SHORT TASK:
Reproduce every line of the records below verbatim, keeping all field names and values unchanged.

[Data entries]
begin

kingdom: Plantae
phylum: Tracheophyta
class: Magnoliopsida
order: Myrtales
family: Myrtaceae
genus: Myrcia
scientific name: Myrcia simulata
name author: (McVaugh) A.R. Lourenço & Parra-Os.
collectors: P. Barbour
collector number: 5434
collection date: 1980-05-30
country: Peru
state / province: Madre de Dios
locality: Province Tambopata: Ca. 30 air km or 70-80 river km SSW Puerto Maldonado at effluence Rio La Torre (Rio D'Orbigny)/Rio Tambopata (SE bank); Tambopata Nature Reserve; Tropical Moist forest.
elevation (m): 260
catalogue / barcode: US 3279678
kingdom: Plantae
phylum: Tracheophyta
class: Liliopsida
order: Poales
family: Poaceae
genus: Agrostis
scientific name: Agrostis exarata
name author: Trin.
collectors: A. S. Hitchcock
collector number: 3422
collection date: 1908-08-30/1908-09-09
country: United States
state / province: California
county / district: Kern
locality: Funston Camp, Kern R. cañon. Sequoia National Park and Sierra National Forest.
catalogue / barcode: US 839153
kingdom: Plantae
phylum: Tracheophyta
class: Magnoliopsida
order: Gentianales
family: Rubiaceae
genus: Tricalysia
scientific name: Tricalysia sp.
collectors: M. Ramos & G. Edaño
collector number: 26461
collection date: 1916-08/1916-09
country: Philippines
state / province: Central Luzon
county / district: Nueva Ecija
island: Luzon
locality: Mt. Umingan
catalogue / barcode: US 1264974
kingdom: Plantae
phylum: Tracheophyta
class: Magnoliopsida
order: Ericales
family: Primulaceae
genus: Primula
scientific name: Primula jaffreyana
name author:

end

EXERCISE ANSWER:
kingdom: Plantae
phylum: Tracheophyta
class: Magnoliopsida
order: Myrtales
family: Myrtaceae
genus: Myrcia
scientific name: Myrcia simulata
name author: (McVaugh) A.R. Lourenço & Parra-Os.
collectors: P. Barbour
collector number: 5434
collection date: 1980-05-30
country: Peru
state / province: Madre de Dios
locality: Province Tambopata: Ca. 30 air km or 70-80 river km SSW Puerto Maldonado at effluence Rio La Torre (Rio D'Orbigny)/Rio Tambopata (SE bank); Tambopata Nature Reserve; Tropical Moist forest.
elevation (m): 260
catalogue / barcode: US 3279678
kingdom: Plantae
phylum: Tracheophyta
class: Liliopsida
order: Poales
family: Poaceae
genus: Agrostis
scientific name: Agrostis exarata
name author: Trin.
collectors: A. S. Hitchcock
collector number: 3422
collection date: 1908-08-30/1908-09-09
country: United States
state / province: California
county / district: Kern
locality: Funston Camp, Kern R. cañon. Sequoia National Park and Sierra National Forest.
catalogue / barcode: US 839153
kingdom: Plantae
phylum: Tracheophyta
class: Magnoliopsida
order: Gentianales
family: Rubiaceae
genus: Tricalysia
scientific name: Tricalysia sp.
collectors: M. Ramos & G. Edaño
collector number: 26461
collection date: 1916-08/1916-09
country: Philippines
state / province: Central Luzon
county / district: Nueva Ecija
island: Luzon
locality: Mt. Umingan
catalogue / barcode: US 1264974
kingdom: Plantae
phylum: Tracheophyta
class: Magnoliopsida
order: Ericales
family: Primulaceae
genus: Primula
scientific name: Primula jaffreyana
name author:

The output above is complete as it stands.